**Exercise objective:** Once you reach the line containing "(188, 324) = (172, 333): none" in the data below, restate each line word for word up to and including the one containing "(479, 635) = (806, 455): none -> purple fan".

====== Stored data ======

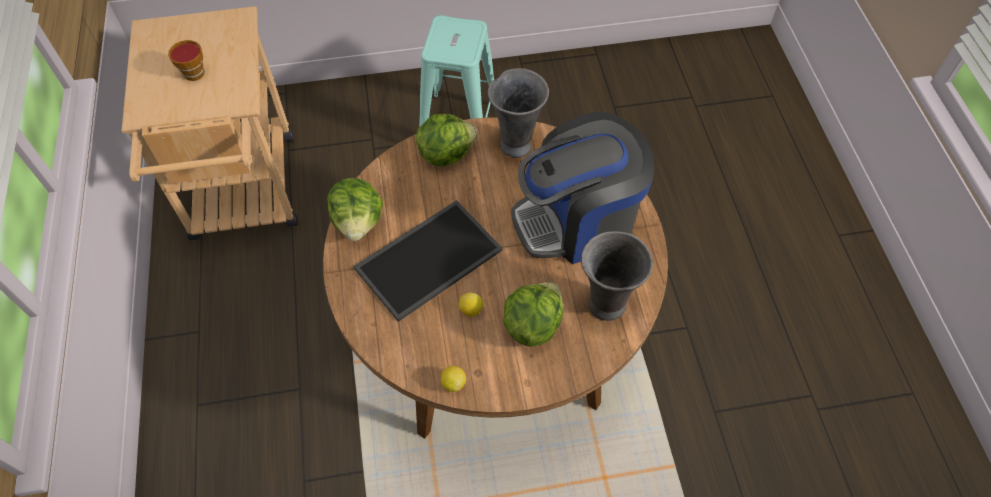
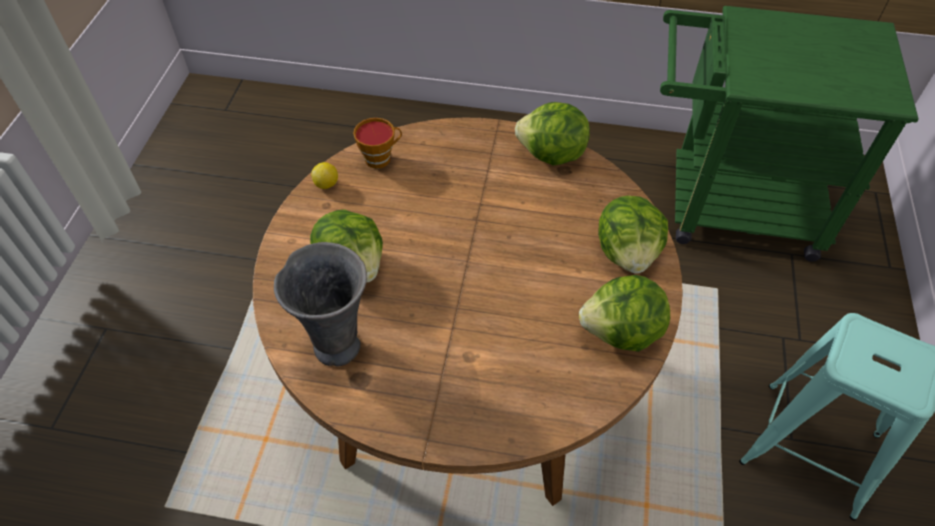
camera: 110 degrees right, 5 degrees down
(192, 72) = (801, 55): cup -> cup (380, 158)
(244, 197) = (727, 206): beige cart -> green cart
(428, 257) = (481, 200): tray -> none
(470, 310) = (399, 218): lemon -> none
(516, 144) = (622, 332): grey vase -> lettuce
(577, 220) = (471, 360): coffee machine -> none

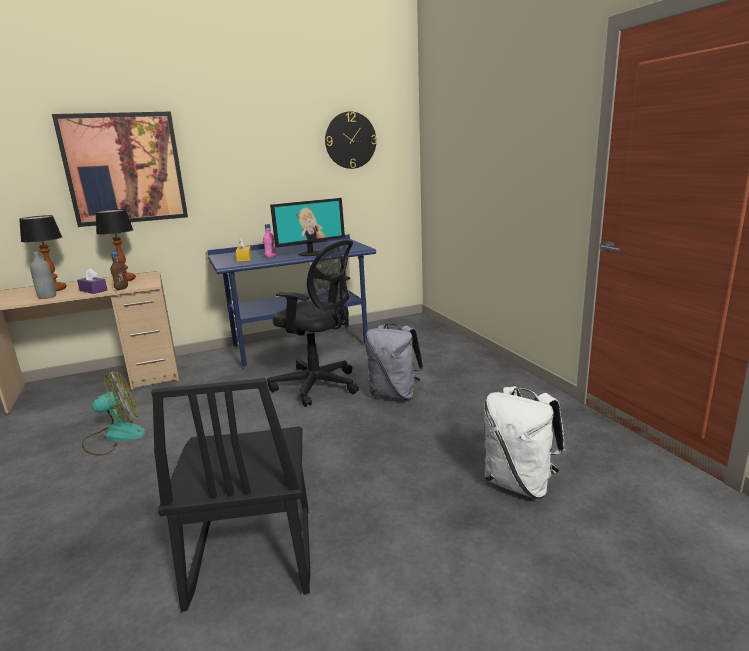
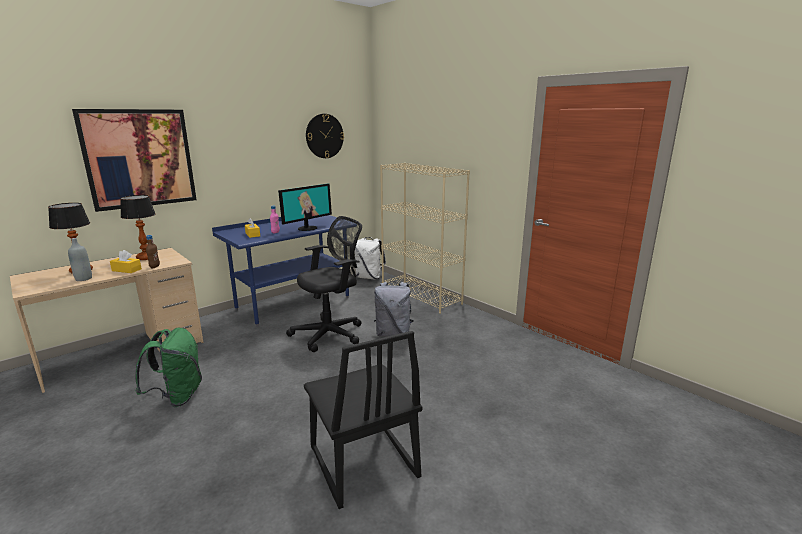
camera: 20 degrees left, 0 degrees up
(93, 290) = (126, 270): purple tissue box -> yellow tissue box
(114, 436) = (177, 396): fan -> green backpack
(319, 386) = (331, 334): black office chair -> black office chair turned 45 degrees counterclockwise
(460, 350) = (421, 296): none -> beige bookcase
(519, 483) = (510, 383): white backpack -> white backpack (369, 277)

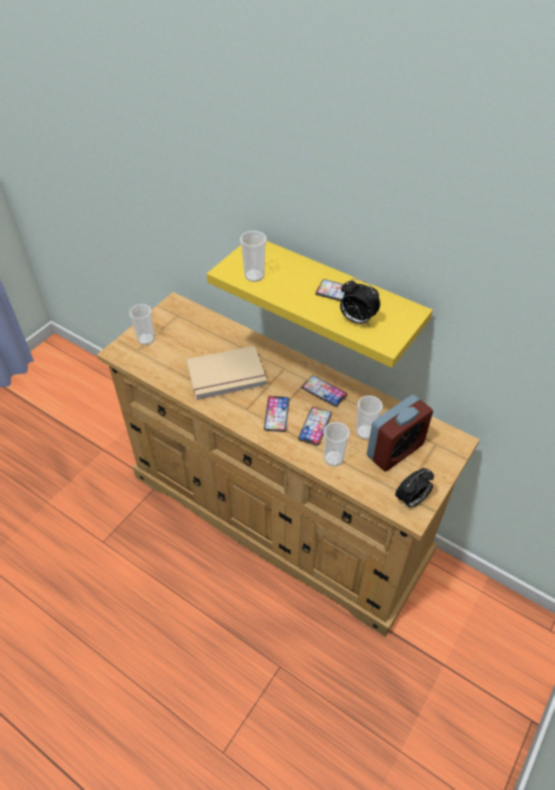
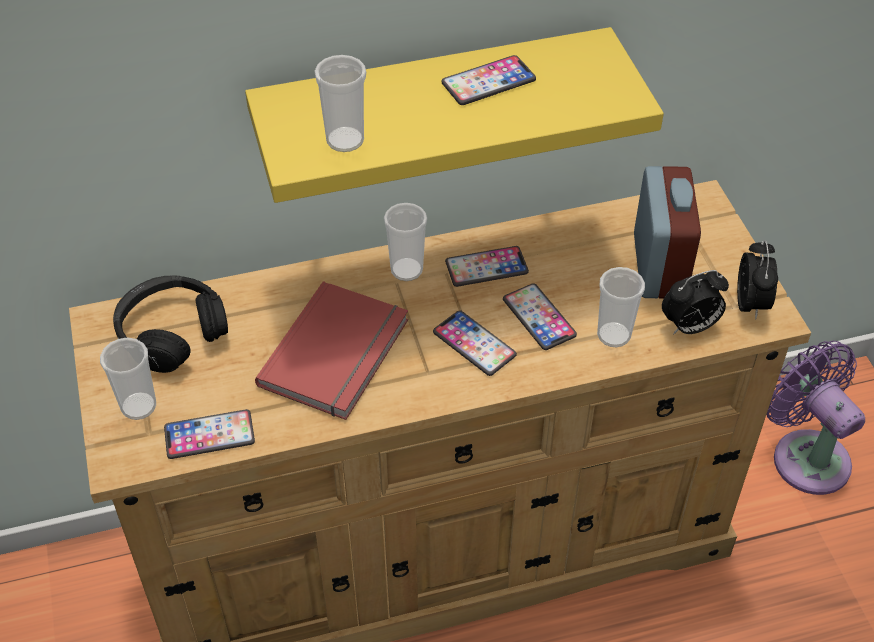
camera: 50 degrees left, 0 degrees up
(151, 367) = (209, 435): none -> phone
(188, 324) = (172, 333): none -> black headphones
(227, 376) = (339, 354): beige book -> red book
(356, 320) = (556, 100): alarm clock -> alarm clock (689, 327)
(365, 432) = (601, 274): cup -> cup (406, 270)
(479, 635) = (806, 455): none -> purple fan

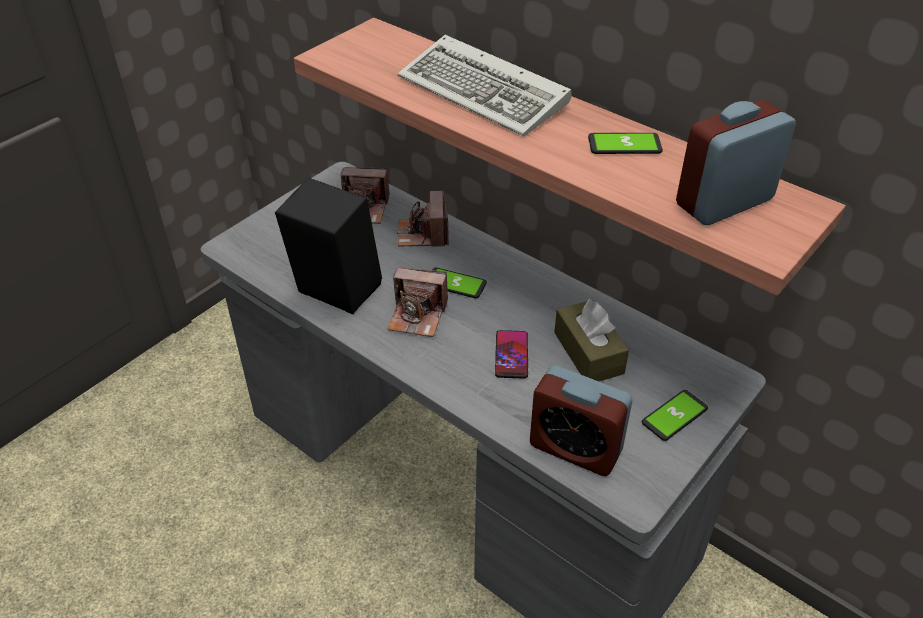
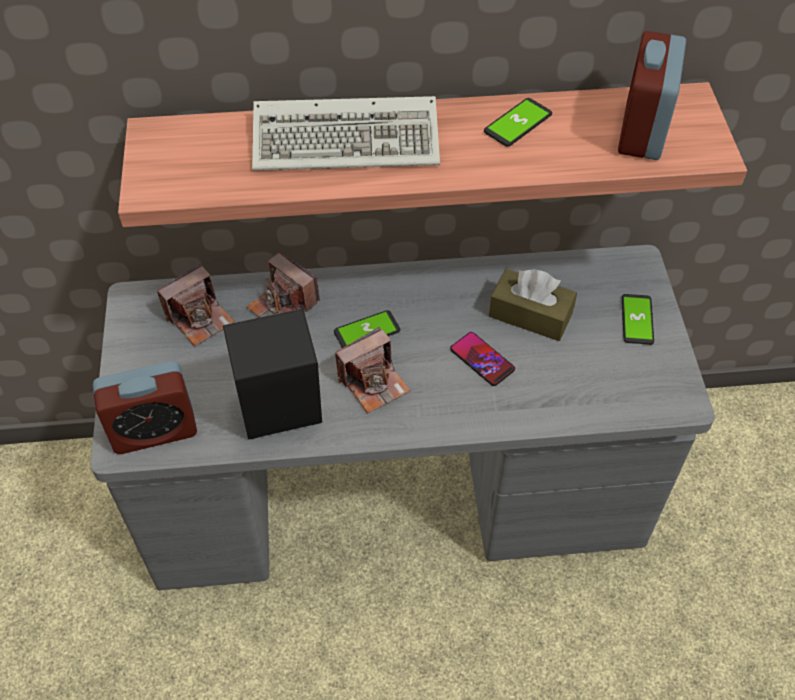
camera: 45 degrees left, 10 degrees up
(575, 448) = (608, 397): alarm clock -> alarm clock (154, 430)

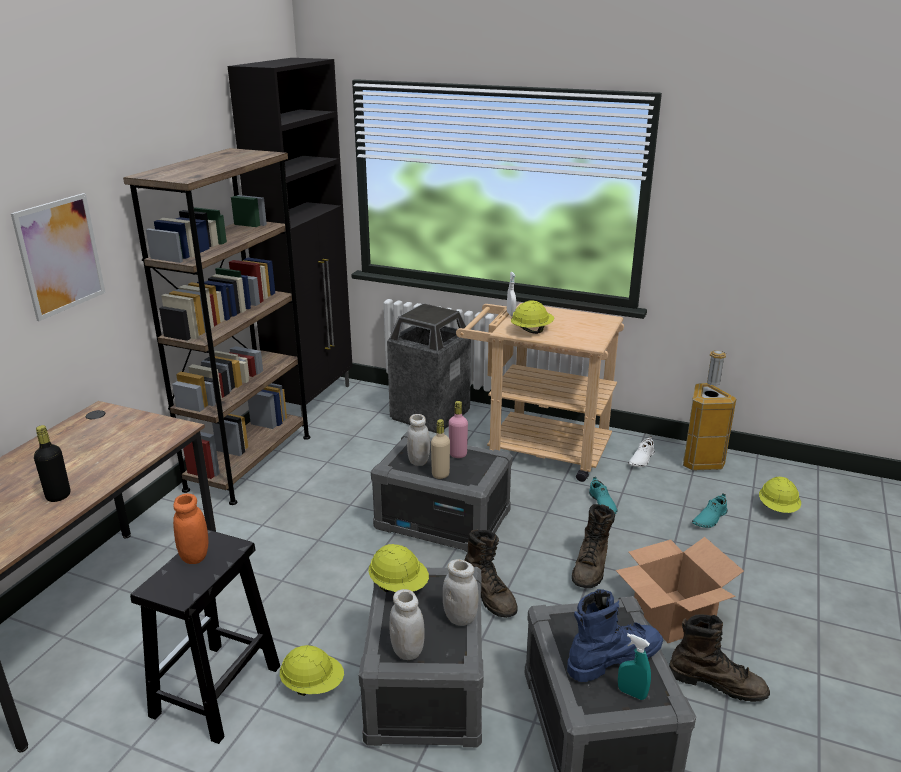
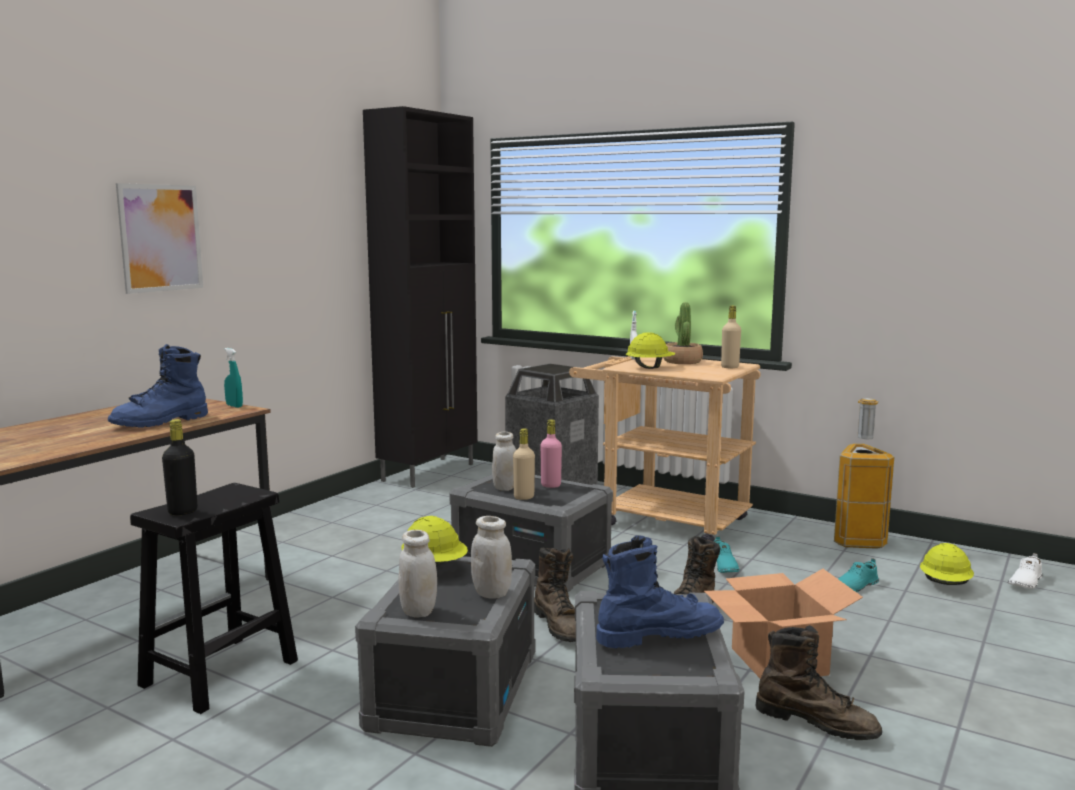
camera: 10 degrees right, 15 degrees down
(58, 496) = (96, 436): black bottle -> black bottle (182, 511)
(109, 461) = (161, 422): none -> blue boot
(195, 556) = (212, 497): orange jar -> none
(249, 462) = (341, 511): brown bookcase -> none
(313, 685) = (326, 678): yellow hard hat -> none
(555, 316) = (682, 361): none -> potted plant
(600, 325) = (730, 367): none -> beige bottle
(631, 693) = (669, 663): turquoise spray bottle -> turquoise spray bottle (234, 406)
(641, 459) = (784, 535): white shoe -> white shoe (1024, 582)

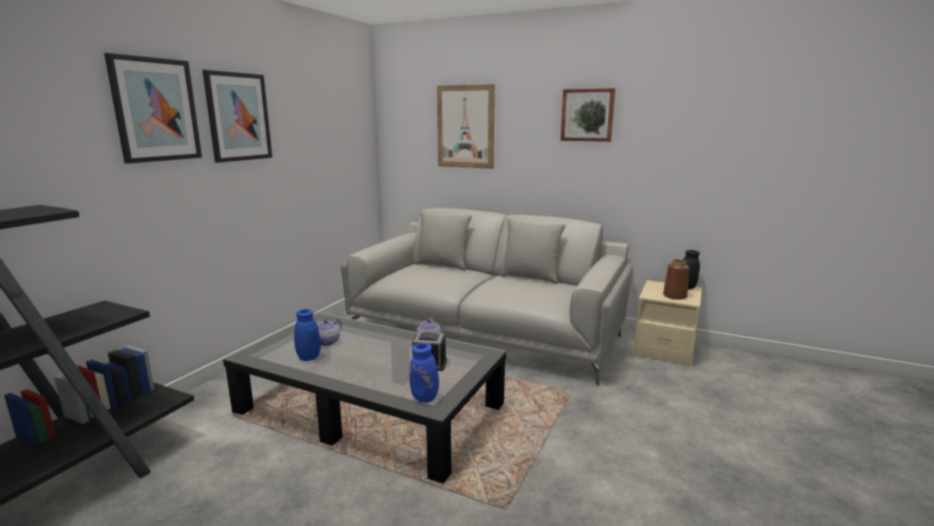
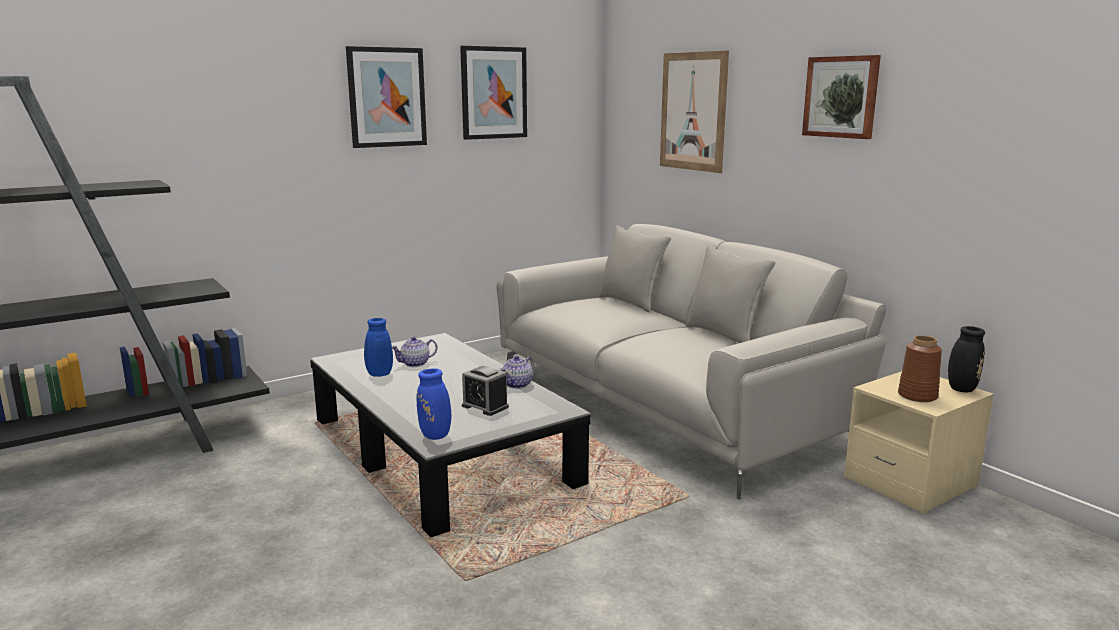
camera: 30 degrees right, 0 degrees up
(156, 110) = (289, 90): picture -> picture (493, 93)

======

**Exercise solution:**
(188, 324) = (172, 333): none -> black headphones
(227, 376) = (339, 354): beige book -> red book
(356, 320) = (556, 100): alarm clock -> alarm clock (689, 327)
(365, 432) = (601, 274): cup -> cup (406, 270)
(479, 635) = (806, 455): none -> purple fan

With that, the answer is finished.